The checkpoint callback stores a dictionary with two top-level keys: estimator_state and logbook. The state is intentionally lightweight and focuses on the search configuration; the logbook contains the generation records.

[8]:

checkpoint = ModelCheckpoint(checkpoint_path).load()

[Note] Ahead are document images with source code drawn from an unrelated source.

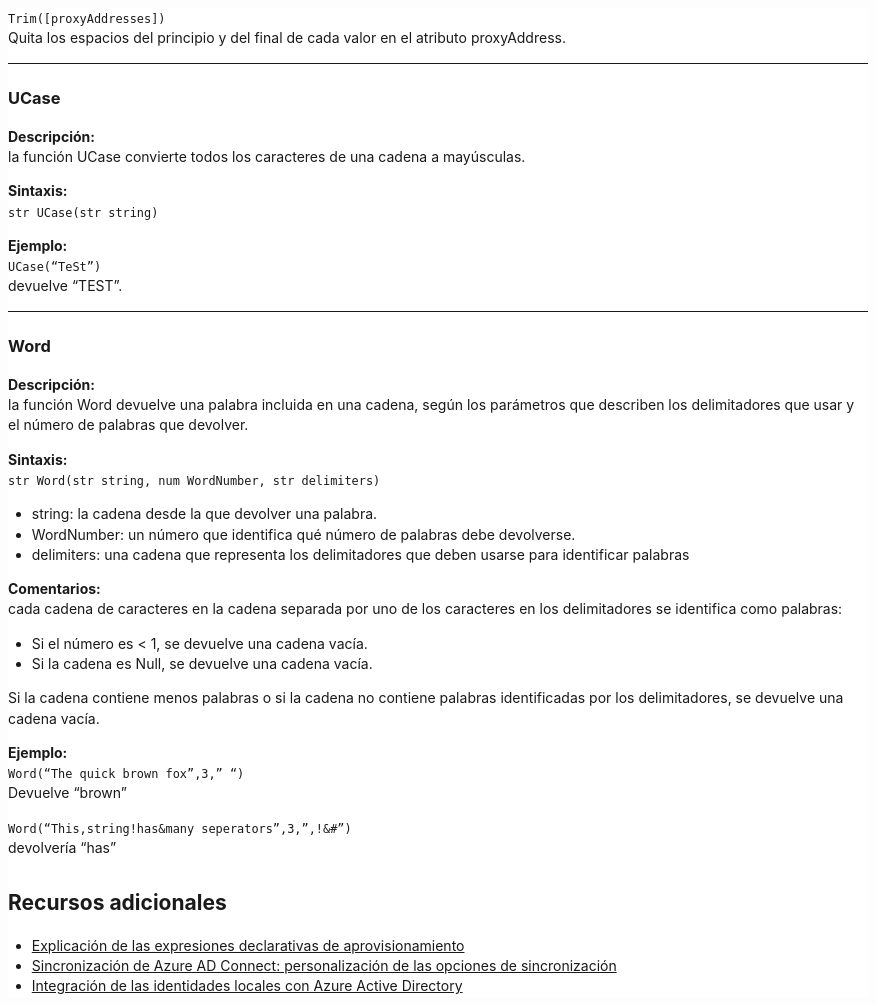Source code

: `Trim([proxyAddresses])` <br> Quita los espacios del principio y del final de cada valor en el atributo proxyAddress.




----------
### UCase

**Descripción:** <br> la función UCase convierte todos los caracteres de una cadena a mayúsculas.

**Sintaxis:** <br> `str UCase(str string)`

**Ejemplo:** <br> `UCase(“TeSt”)` <br> devuelve “TEST”.




----------
### Word

**Descripción:** <br> la función Word devuelve una palabra incluida en una cadena, según los parámetros que describen los delimitadores que usar y el número de palabras que devolver.

**Sintaxis:** <br> `str Word(str string, num WordNumber, str delimiters)`

- string: la cadena desde la que devolver una palabra.
- WordNumber: un número que identifica qué número de palabras debe devolverse.
- delimiters: una cadena que representa los delimitadores que deben usarse para identificar palabras

**Comentarios:** <br> cada cadena de caracteres en la cadena separada por uno de los caracteres en los delimitadores se identifica como palabras:

- Si el número es < 1, se devuelve una cadena vacía.
- Si la cadena es Null, se devuelve una cadena vacía.

Si la cadena contiene menos palabras o si la cadena no contiene palabras identificadas por los delimitadores, se devuelve una cadena vacía.


**Ejemplo:** <br> `Word(“The quick brown fox”,3,” “)` <br> Devuelve “brown”

`Word(“This,string!has&many seperators”,3,”,!&#”)` <br> devolvería “has”


## Recursos adicionales

* [Explicación de las expresiones declarativas de aprovisionamiento](active-directory-aadconnectsync-understanding-declarative-provisioning-expressions.md)
* [Sincronización de Azure AD Connect: personalización de las opciones de sincronización](active-directory-aadconnectsync-whatis.md)
* [Integración de las identidades locales con Azure Active Directory](active-directory-aadconnect.md)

checkpoint.keys(), len(checkpoint["logbook"])

[8]:

(dict_keys(['estimator_state', 'logbook']), 11)

[9]:

sorted(checkpoint["estimator_state"].keys())

[9]:

['algorithm',
 'crossover_probability',
 'cv',
 'diversity_control',
 'diversity_mutation_boost',
 'diversity_stagnation_generations',
 'diversity_threshold',
 'estimator',
 'fitness_sharing',
 'generations',
 'local_search',
 'local_search_radius',
 'local_search_steps',
 'local_search_top_k',
 'mutation_probability',
 'param_grid',
 'population_size',
 'random_immigrants_fraction',
 'scoring',
 'sharing_alpha',
 'sharing_radius']

Save and reload the fitted search

Use save after fitting when you want to preserve the full fitted search object. Reloading into a fresh GASearchCV instance restores the fitted estimator, history, best parameters, and prediction methods.

[10]:

search.save(saved_search_path)

restored_search = GASearchCV(
    estimator=RandomForestClassifier(random_state=42, n_jobs=1),
    cv=cv,
    scoring="roc_auc",
    param_grid=param_grid,
)
restored_search.load(saved_search_path)

restored_predictions = restored_search.predict(X_test)

pd.Series(
    {
        "same_predictions": (restored_predictions == y_pred).all(),
        "restored_accuracy": accuracy_score(y_test, restored_predictions),
        "restored_best_score": restored_search.best_score_,
    }
).to_frame("value")

GASearchCV model successfully saved to ga_artifacts\breast_cancer_ga_search.pkl
GASearchCV model successfully loaded from ga_artifacts\breast_cancer_ga_search.pkl

[10]:

	value
same_predictions	True
restored_accuracy	0.951049
restored_best_score	0.99046

Clean up generated files

Keep this cell commented when you want to inspect the artifacts after the notebook finishes.

[11]:

# for path in [checkpoint_path, saved_search_path]:
#     path.unlink(missing_ok=True)
# artifact_dir.rmdir()

Practical notes

Use ModelCheckpoint for progress recovery and audit trails during a fit.
Use save and load for fitted search objects that need to be reused for prediction or later analysis.
Store checkpoints outside temporary notebook directories for long runs.
Keep random_state fixed across the estimator, splitter, and search inputs when you need repeatable artifacts.